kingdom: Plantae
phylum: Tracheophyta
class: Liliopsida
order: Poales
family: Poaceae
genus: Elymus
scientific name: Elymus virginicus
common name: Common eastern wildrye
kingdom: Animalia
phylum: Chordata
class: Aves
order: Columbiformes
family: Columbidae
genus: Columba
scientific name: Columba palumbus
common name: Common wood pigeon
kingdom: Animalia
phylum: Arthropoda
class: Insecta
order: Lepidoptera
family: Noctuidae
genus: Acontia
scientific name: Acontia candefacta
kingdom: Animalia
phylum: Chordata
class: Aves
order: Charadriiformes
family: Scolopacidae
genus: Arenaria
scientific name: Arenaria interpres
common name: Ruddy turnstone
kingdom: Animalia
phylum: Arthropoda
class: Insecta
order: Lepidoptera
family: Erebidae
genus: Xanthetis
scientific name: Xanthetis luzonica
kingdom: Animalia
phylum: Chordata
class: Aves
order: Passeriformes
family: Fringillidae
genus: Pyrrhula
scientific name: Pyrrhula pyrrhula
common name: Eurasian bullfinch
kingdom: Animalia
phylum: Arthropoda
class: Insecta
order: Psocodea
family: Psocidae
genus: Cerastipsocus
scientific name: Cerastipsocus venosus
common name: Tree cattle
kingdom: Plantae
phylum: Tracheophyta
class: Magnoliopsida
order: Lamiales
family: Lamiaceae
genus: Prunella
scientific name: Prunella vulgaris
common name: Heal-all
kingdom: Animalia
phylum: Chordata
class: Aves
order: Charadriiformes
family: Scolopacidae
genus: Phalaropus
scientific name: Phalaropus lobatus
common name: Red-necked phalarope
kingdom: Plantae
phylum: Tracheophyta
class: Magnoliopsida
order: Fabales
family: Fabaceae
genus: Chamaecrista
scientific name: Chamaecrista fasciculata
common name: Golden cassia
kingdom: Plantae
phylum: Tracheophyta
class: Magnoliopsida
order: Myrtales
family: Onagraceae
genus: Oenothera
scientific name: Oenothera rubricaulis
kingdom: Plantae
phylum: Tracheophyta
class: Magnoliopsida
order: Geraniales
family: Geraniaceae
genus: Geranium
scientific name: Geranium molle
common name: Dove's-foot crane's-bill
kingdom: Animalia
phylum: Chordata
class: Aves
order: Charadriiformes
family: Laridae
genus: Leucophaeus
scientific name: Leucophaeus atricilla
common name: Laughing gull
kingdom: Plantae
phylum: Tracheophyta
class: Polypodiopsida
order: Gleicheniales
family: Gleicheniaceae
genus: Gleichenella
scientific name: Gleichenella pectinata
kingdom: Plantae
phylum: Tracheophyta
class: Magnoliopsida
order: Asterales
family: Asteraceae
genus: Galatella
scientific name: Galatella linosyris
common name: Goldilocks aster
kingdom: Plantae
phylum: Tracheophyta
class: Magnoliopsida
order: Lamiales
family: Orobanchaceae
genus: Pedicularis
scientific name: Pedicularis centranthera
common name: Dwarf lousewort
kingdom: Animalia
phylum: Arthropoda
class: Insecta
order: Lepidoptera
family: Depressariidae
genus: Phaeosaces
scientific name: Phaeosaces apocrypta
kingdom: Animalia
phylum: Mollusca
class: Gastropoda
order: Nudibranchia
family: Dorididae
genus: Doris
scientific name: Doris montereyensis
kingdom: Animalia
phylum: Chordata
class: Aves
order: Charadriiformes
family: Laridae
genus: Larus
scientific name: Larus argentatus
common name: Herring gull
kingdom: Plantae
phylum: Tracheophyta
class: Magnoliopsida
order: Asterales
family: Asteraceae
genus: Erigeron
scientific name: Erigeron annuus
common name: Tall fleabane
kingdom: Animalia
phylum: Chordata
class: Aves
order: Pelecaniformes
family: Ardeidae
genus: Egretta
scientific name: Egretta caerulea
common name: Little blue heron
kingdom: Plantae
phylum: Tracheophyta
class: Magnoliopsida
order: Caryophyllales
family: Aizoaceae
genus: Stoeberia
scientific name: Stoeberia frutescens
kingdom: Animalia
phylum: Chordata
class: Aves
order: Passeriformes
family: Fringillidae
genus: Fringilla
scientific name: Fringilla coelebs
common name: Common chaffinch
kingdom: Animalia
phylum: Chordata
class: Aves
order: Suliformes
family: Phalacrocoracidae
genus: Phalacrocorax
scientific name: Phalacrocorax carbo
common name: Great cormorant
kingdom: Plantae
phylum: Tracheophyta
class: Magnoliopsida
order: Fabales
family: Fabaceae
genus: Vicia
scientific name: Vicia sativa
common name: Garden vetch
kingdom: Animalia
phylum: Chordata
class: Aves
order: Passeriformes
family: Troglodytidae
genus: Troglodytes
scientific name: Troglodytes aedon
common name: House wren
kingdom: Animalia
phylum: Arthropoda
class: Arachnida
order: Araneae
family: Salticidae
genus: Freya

•••

EXERCISE BRIEF: Output every line of the listing above as a JSON list of strings, with one string per line and any blank lines omitted.

EXERCISE ANSWER:
[
  "kingdom: Plantae",
  "phylum: Tracheophyta",
  "class: Liliopsida",
  "order: Poales",
  "family: Poaceae",
  "genus: Elymus",
  "scientific name: Elymus virginicus",
  "common name: Common eastern wildrye",
  "kingdom: Animalia",
  "phylum: Chordata",
  "class: Aves",
  "order: Columbiformes",
  "family: Columbidae",
  "genus: Columba",
  "scientific name: Columba palumbus",
  "common name: Common wood pigeon",
  "kingdom: Animalia",
  "phylum: Arthropoda",
  "class: Insecta",
  "order: Lepidoptera",
  "family: Noctuidae",
  "genus: Acontia",
  "scientific name: Acontia candefacta",
  "kingdom: Animalia",
  "phylum: Chordata",
  "class: Aves",
  "order: Charadriiformes",
  "family: Scolopacidae",
  "genus: Arenaria",
  "scientific name: Arenaria interpres",
  "common name: Ruddy turnstone",
  "kingdom: Animalia",
  "phylum: Arthropoda",
  "class: Insecta",
  "order: Lepidoptera",
  "family: Erebidae",
  "genus: Xanthetis",
  "scientific name: Xanthetis luzonica",
  "kingdom: Animalia",
  "phylum: Chordata",
  "class: Aves",
  "order: Passeriformes",
  "family: Fringillidae",
  "genus: Pyrrhula",
  "scientific name: Pyrrhula pyrrhula",
  "common name: Eurasian bullfinch",
  "kingdom: Animalia",
  "phylum: Arthropoda",
  "class: Insecta",
  "order: Psocodea",
  "family: Psocidae",
  "genus: Cerastipsocus",
  "scientific name: Cerastipsocus venosus",
  "common name: Tree cattle",
  "kingdom: Plantae",
  "phylum: Tracheophyta",
  "class: Magnoliopsida",
  "order: Lamiales",
  "family: Lamiaceae",
  "genus: Prunella",
  "scientific name: Prunella vulgaris",
  "common name: Heal-all",
  "kingdom: Animalia",
  "phylum: Chordata",
  "class: Aves",
  "order: Charadriiformes",
  "family: Scolopacidae",
  "genus: Phalaropus",
  "scientific name: Phalaropus lobatus",
  "common name: Red-necked phalarope",
  "kingdom: Plantae",
  "phylum: Tracheophyta",
  "class: Magnoliopsida",
  "order: Fabales",
  "family: Fabaceae",
  "genus: Chamaecrista",
  "scientific name: Chamaecrista fasciculata",
  "common name: Golden cassia",
  "kingdom: Plantae",
  "phylum: Tracheophyta",
  "class: Magnoliopsida",
  "order: Myrtales",
  "family: Onagraceae",
  "genus: Oenothera",
  "scientific name: Oenothera rubricaulis",
  "kingdom: Plantae",
  "phylum: Tracheophyta",
  "class: Magnoliopsida",
  "order: Geraniales",
  "family: Geraniaceae",
  "genus: Geranium",
  "scientific name: Geranium molle",
  "common name: Dove's-foot crane's-bill",
  "kingdom: Animalia",
  "phylum: Chordata",
  "class: Aves",
  "order: Charadriiformes",
  "family: Laridae",
  "genus: Leucophaeus",
  "scientific name: Leucophaeus atricilla",
  "common name: Laughing gull",
  "kingdom: Plantae",
  "phylum: Tracheophyta",
  "class: Polypodiopsida",
  "order: Gleicheniales",
  "family: Gleicheniaceae",
  "genus: Gleichenella",
  "scientific name: Gleichenella pectinata",
  "kingdom: Plantae",
  "phylum: Tracheophyta",
  "class: Magnoliopsida",
  "order: Asterales",
  "family: Asteraceae",
  "genus: Galatella",
  "scientific name: Galatella linosyris",
  "common name: Goldilocks aster",
  "kingdom: Plantae",
  "phylum: Tracheophyta",
  "class: Magnoliopsida",
  "order: Lamiales",
  "family: Orobanchaceae",
  "genus: Pedicularis",
  "scientific name: Pedicularis centranthera",
  "common name: Dwarf lousewort",
  "kingdom: Animalia",
  "phylum: Arthropoda",
  "class: Insecta",
  "order: Lepidoptera",
  "family: Depressariidae",
  "genus: Phaeosaces",
  "scientific name: Phaeosaces apocrypta",
  "kingdom: Animalia",
  "phylum: Mollusca",
  "class: Gastropoda",
  "order: Nudibranchia",
  "family: Dorididae",
  "genus: Doris",
  "scientific name: Doris montereyensis",
  "kingdom: Animalia",
  "phylum: Chordata",
  "class: Aves",
  "order: Charadriiformes",
  "family: Laridae",
  "genus: Larus",
  "scientific name: Larus argentatus",
  "common name: Herring gull",
  "kingdom: Plantae",
  "phylum: Tracheophyta",
  "class: Magnoliopsida",
  "order: Asterales",
  "family: Asteraceae",
  "genus: Erigeron",
  "scientific name: Erigeron annuus",
  "common name: Tall fleabane",
  "kingdom: Animalia",
  "phylum: Chordata",
  "class: Aves",
  "order: Pelecaniformes",
  "family: Ardeidae",
  "genus: Egretta",
  "scientific name: Egretta caerulea",
  "common name: Little blue heron",
  "kingdom: Plantae",
  "phylum: Tracheophyta",
  "class: Magnoliopsida",
  "order: Caryophyllales",
  "family: Aizoaceae",
  "genus: Stoeberia",
  "scientific name: Stoeberia frutescens",
  "kingdom: Animalia",
  "phylum: Chordata",
  "class: Aves",
  "order: Passeriformes",
  "family: Fringillidae",
  "genus: Fringilla",
  "scientific name: Fringilla coelebs",
  "common name: Common chaffinch",
  "kingdom: Animalia",
  "phylum: Chordata",
  "class: Aves",
  "order: Suliformes",
  "family: Phalacrocoracidae",
  "genus: Phalacrocorax",
  "scientific name: Phalacrocorax carbo",
  "common name: Great cormorant",
  "kingdom: Plantae",
  "phylum: Tracheophyta",
  "class: Magnoliopsida",
  "order: Fabales",
  "family: Fabaceae",
  "genus: Vicia",
  "scientific name: Vicia sativa",
  "common name: Garden vetch",
  "kingdom: Animalia",
  "phylum: Chordata",
  "class: Aves",
  "order: Passeriformes",
  "family: Troglodytidae",
  "genus: Troglodytes",
  "scientific name: Troglodytes aedon",
  "common name: House wren",
  "kingdom: Animalia",
  "phylum: Arthropoda",
  "class: Arachnida",
  "order: Araneae",
  "family: Salticidae",
  "genus: Freya"
]